Pekin dusi się w smogu
"Piękne Chiny zaczynają się od problemów z oddychaniem" - w ten sposób tuba chińskiej propagandy dziennik "Renminribao" (czyt: żen min ży pao) opisuje najgorsze w historii Pekinu zanieczyszczenie powietrza. W weekend jego poziom był tak wysoki, że w urządzeniach pomiarowych zabrakło skali.
W stolicy Chin po raz pierwszy w historii ogłoszono tzw. pomarańczowy alarm. Oznacza to, że poziom zanieczyszczenia zagraża nie tylko ludziom, ale w poważny sposób zakłóca także komunikację. Na międzynarodowym lotnisku w Pekinie wczoraj odwołano kilkadziesiąt lotów krajowych i międzynarodowych.
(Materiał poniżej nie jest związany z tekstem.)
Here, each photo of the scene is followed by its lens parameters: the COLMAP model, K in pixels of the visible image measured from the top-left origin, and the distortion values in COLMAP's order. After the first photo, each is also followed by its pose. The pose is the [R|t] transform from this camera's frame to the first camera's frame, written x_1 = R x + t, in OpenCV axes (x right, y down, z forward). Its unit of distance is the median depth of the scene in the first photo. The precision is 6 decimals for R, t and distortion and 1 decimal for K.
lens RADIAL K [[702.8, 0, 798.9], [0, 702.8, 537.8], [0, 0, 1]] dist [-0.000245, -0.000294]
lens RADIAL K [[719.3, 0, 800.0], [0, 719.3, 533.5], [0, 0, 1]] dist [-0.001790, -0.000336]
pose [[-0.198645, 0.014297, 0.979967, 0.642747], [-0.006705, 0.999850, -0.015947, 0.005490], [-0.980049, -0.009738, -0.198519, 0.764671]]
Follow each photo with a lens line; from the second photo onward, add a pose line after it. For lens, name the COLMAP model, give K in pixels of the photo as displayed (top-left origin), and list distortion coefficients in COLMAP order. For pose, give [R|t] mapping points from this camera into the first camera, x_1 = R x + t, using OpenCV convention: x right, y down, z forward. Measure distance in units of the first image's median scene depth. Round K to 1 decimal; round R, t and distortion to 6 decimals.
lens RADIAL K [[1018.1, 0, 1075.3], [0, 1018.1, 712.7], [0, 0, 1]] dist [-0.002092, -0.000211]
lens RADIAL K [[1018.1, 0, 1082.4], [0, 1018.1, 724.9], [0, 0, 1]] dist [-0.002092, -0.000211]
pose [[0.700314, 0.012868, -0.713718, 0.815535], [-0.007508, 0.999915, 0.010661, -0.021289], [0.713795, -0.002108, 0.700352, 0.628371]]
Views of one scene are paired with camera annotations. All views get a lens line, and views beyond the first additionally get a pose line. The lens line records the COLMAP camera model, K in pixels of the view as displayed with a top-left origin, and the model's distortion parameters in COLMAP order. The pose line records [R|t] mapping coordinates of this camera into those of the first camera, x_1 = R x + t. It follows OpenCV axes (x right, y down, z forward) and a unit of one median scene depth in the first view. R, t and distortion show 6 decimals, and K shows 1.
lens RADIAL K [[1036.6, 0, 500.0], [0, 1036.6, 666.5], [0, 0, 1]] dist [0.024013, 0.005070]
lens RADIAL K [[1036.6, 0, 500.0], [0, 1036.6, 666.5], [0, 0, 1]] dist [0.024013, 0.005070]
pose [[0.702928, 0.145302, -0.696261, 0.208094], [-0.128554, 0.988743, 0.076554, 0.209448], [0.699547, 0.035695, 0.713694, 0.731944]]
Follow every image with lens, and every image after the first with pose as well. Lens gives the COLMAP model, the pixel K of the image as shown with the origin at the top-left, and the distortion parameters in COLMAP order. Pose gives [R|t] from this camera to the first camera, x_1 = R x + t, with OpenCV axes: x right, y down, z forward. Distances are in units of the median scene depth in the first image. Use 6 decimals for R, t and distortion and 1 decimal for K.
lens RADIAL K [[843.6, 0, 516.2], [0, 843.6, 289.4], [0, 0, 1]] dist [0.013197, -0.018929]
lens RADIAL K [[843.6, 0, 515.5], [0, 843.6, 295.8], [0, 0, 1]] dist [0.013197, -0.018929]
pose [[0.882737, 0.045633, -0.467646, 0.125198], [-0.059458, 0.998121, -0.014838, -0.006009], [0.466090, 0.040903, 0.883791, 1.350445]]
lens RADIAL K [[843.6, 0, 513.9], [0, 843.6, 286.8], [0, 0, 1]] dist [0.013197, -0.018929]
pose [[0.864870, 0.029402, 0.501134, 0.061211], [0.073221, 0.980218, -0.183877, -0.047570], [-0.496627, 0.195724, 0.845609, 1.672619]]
Światowa Organizacja Zdrowia podaje, że bezpieczny dla zdrowia poziom zanieczyszczeń mierzony w mikrogramach na metr sześcienny wynosi 25 jednostek.
W Pekinie dość często poziom ten przekracza 300 jednostek, kiedy zalecane jest pozostanie w domach. W weekend jednak urządzenia pomiarowe w ambasadzie amerykańskiej pokazały poziom prawie 900 jednostek, a w urządzeniach chińskich zabrakło skali pomiaru.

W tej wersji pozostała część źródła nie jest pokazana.